Exercise 1: Lay out as a numbered list the lines of the records running from the start of the records down to the line containing "территории базы отдыха", both ends included, leaving out any blank lines.

*** Selected excerpt ***

But there is one issue here that might get overlooked in the graph. Normally, one can use confidence intervals to judge significance. Specifically, when confidence intervals do not overlap, or overlap only a little, one can hazard a guess that the difference is significant. This was evident in our basic analysis of the independent-samples t-test above (Section 6.1.1), the Dr. Harpo data. Note that the confidence intervals cross just a little, and the p-value is borderline significant.

However, this trick that compares confidence intervals only works with independent-samples (or between-subjects tests). When the comparisons are paired (or repeated measures), confidence intervals do not work so well because they over-estimate the error. That is, they are too wide. Notice here that the confidence intervals cross each other a lot, yet the effect is significant. This is common in paired-samples (or repeated-measures) data.


6.2.1.3 Reporting

What follows is how one might report this analysis:

“The 20 students in Dr. Chico’s class scored a little bit higher on the second exam (M = 58.4, SD = 6.41) than they did on the first exam (M = 57.0, SD = 6.62). This difference in means was highly significant according to a paired t-test, t(19) = 6.48, p < .001, with a strong effect size (d = 1.45).”

*** End of Selected excerpt ***
*** Supplied data ***

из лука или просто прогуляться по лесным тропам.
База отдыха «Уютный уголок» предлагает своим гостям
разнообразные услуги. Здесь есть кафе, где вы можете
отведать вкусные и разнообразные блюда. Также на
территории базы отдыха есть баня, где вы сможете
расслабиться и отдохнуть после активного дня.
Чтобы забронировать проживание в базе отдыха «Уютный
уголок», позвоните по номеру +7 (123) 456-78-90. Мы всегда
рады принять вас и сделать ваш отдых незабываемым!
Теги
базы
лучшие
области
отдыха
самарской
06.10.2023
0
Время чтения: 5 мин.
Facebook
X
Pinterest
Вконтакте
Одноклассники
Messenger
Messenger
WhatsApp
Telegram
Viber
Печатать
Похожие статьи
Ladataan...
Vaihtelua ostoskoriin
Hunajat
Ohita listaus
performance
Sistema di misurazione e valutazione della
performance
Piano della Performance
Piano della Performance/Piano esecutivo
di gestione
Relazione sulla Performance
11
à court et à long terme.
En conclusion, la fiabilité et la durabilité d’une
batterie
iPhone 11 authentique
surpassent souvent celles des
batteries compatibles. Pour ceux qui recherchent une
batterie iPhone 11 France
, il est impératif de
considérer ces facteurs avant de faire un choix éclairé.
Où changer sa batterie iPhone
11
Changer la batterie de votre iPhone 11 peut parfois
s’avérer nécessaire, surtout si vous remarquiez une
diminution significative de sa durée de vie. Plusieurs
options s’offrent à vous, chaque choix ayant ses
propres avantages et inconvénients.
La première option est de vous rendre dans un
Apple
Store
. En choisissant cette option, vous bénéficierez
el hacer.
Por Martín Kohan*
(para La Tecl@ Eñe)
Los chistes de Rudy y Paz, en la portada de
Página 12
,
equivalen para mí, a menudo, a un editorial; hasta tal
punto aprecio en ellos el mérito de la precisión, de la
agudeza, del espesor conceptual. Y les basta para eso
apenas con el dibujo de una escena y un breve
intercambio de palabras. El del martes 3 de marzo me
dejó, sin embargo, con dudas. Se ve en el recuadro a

*** End of Supplied data ***

Exercise 2: In the quoted report at the end of the passage on confidence intervals and paired tests, list every statistic that is stated with an equals sign.

Answer box 1:
1. из лука или просто прогуляться по лесным тропам.
2. База отдыха «Уютный уголок» предлагает своим гостям
3. разнообразные услуги. Здесь есть кафе, где вы можете
4. отведать вкусные и разнообразные блюда. Также на
5. территории базы отдыха есть баня, где вы сможете

Answer box 2:
- M = 58.4
- SD = 6.41
- M = 57.0
- SD = 6.62
- t(19) = 6.48
- d = 1.45